==== Passage extrait ====

Dans le contexte géopolitique troublé de l'après 11 septembre 2001, la jeune Zeina tangue. Irakienne immigrée aux Etats-Unis dans les bras d'un père torturé par le régime bathiste alors qu'elle n'était qu'une enfant, elle voit désormais son ancien raïs tomber.
La jeune femme, qui vient de dépasser la vingtaine, se sent dans l'obligation d'aider son peuple ; ou plutôt ses peuples. Irakienne par le sang, américaine par la vie, Zeina est en quête d'identité. Alors pour concilier ses deux parties d'elle-même, Zeina s'engage comme interprète dans l'armée. Elle parle bien l'arabe et rêve de revoir son pays natal. Elle rêve aussi d'y apporter la démocratie. Et miracle, son dossier est accepté. Candide partira, malgré les protestations d'une famille restée patriote en dépit de l'exil.

====

Objectif de l'exercice |
Poursuivez le passage consacré à Zeina, la jeune Irakienne devenue interprète pour l'armée américaine, en reprenant juste après sa dernière phrase. Les lignes ci-dessous ne sont pas nécessaires.

==== Relevé ====

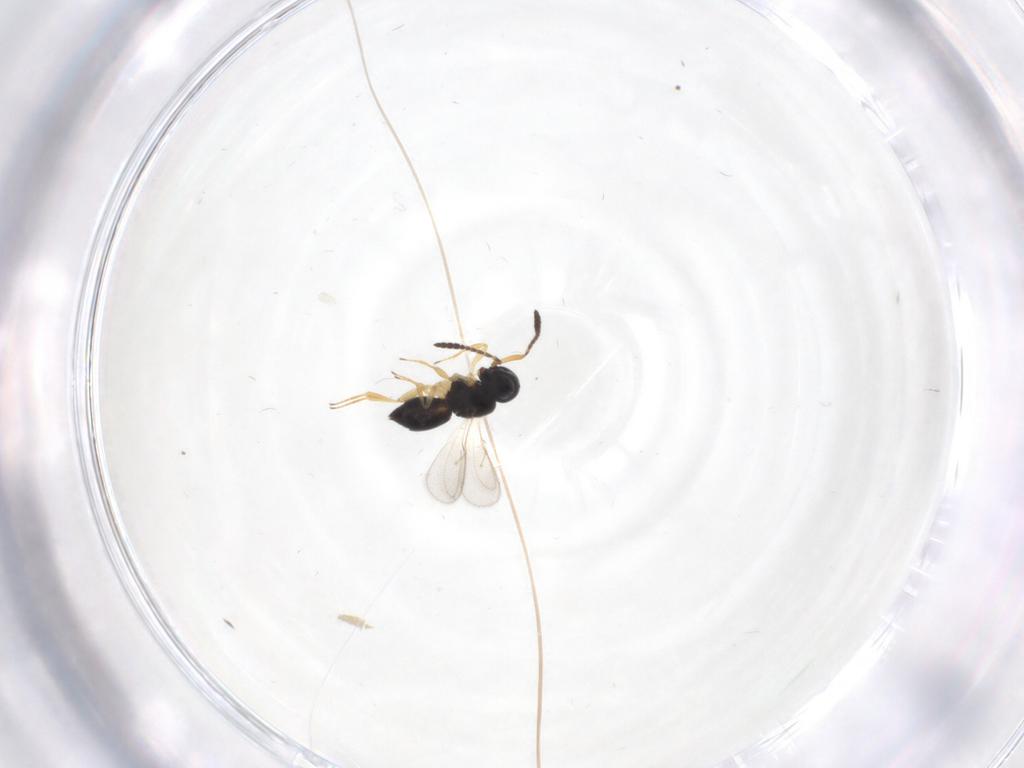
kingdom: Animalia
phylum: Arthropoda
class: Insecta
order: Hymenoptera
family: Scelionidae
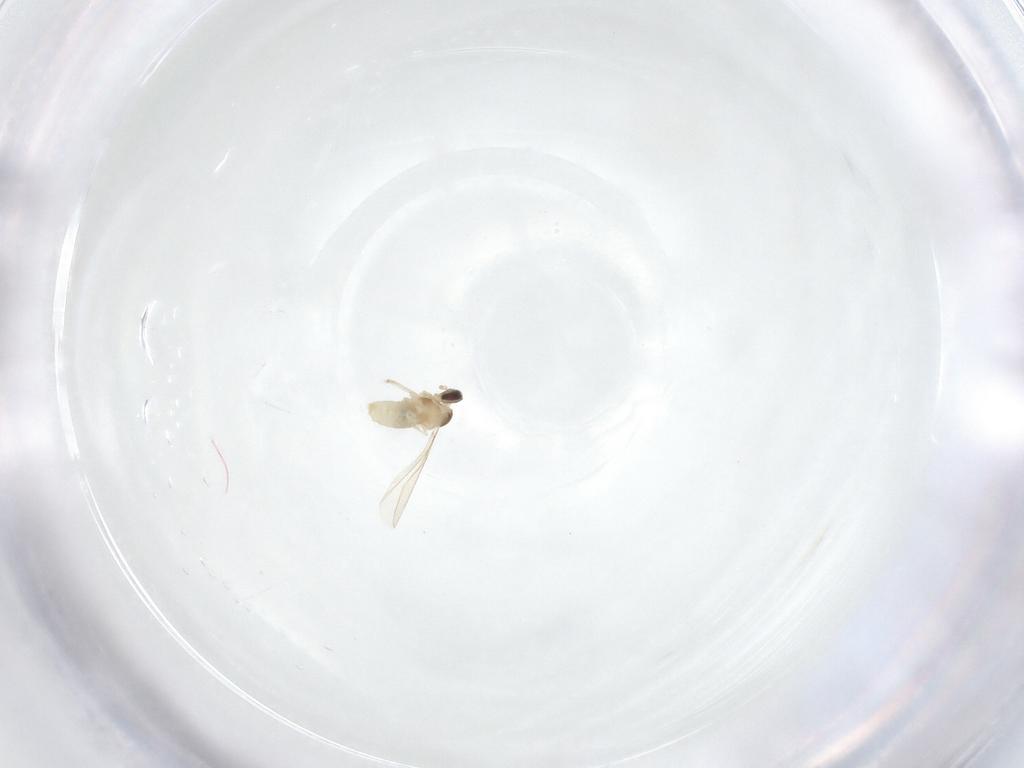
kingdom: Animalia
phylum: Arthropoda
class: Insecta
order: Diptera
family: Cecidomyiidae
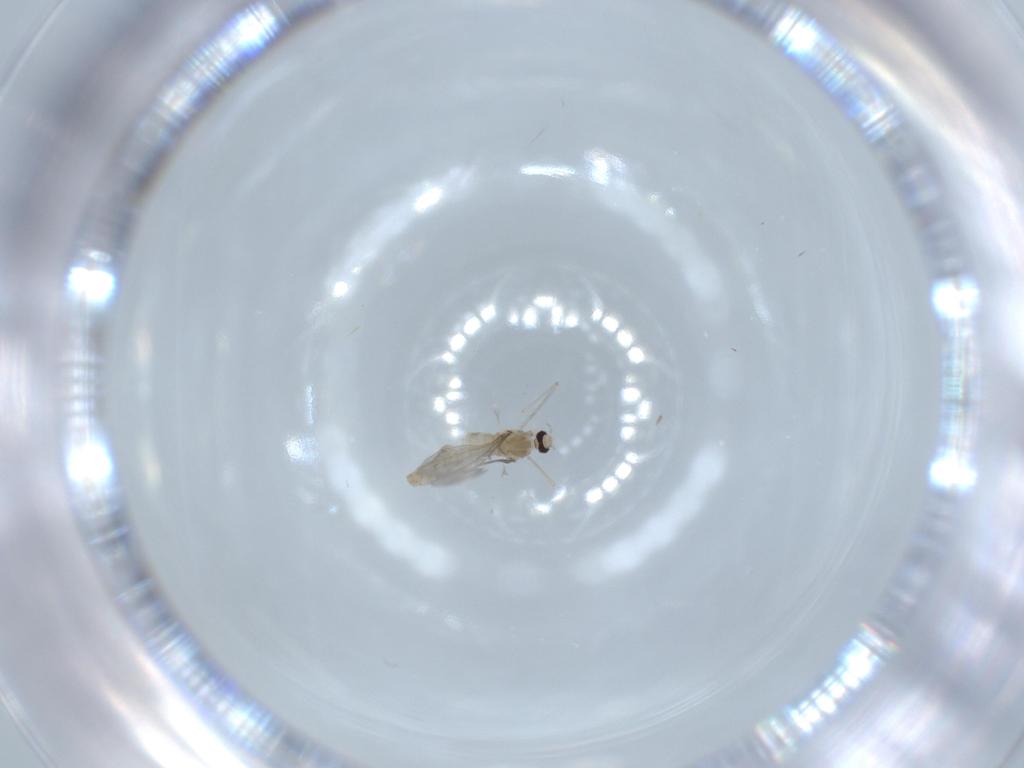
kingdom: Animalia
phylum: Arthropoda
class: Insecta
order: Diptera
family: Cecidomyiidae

====
==== Relevé ====

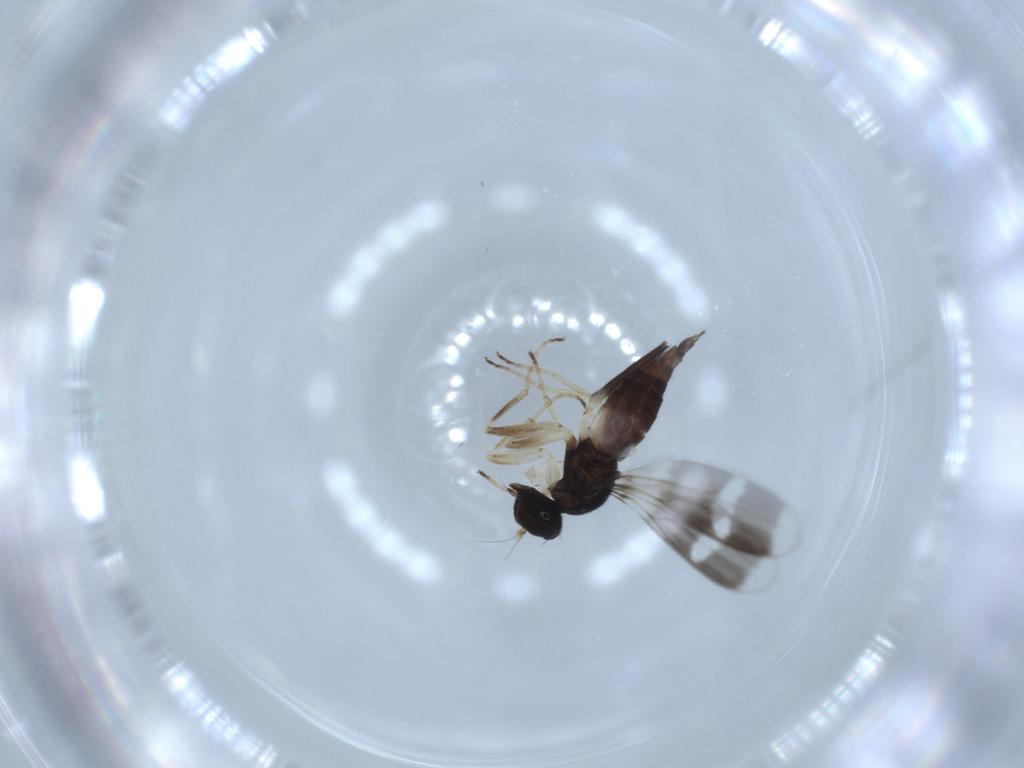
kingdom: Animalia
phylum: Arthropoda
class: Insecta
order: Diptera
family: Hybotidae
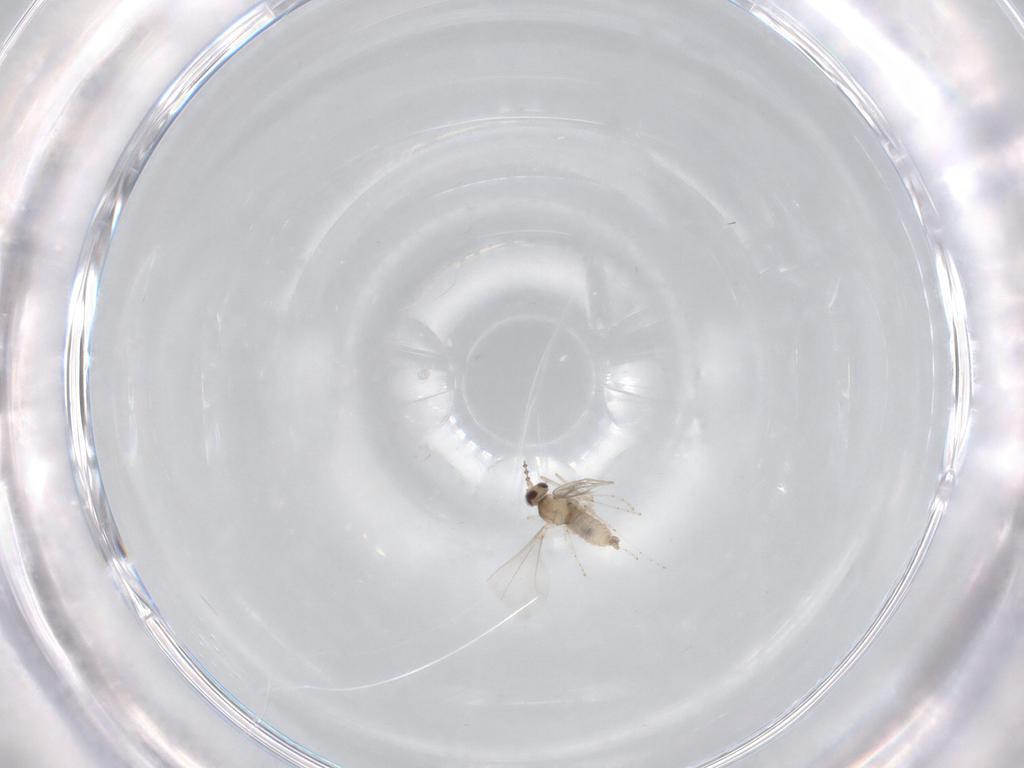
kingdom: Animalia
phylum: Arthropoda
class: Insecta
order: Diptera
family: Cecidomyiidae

====

Réponse attendue |
Mais l'accueil est loin d'être celui qu'elle attendait. Les regards froids désabusés remplacent les foules en liesse imaginées. Même sa grand-mère Rahma, restée au pays, n'en revient pas : sa douce petite dans l'habit de l'occupant ! Le rêve devient cauchemar : d'un côté comme de l'autre les morts se multiplient. Bavures et attentats suicides deviennent son lot quotidien. La voilà en uniforme, traduisant les paroles d'inculpés ou les demandes de remboursement de familles voulant se faire dédommager une porte fracturée lors d'un contrôle de routine un peu musclé. Mais Zeina ne se sent pourtant pas comme tous ces soldats. Elle est irakienne, née dans ce pays ! Mais qui s'en soucie ? Si l'habit ne fait pas le moine, il y contribue grandement. Et l'étiquette qu'on lui jette le plus souvent à la figure, dans la rue avec les vrais gens, est simple : collabo.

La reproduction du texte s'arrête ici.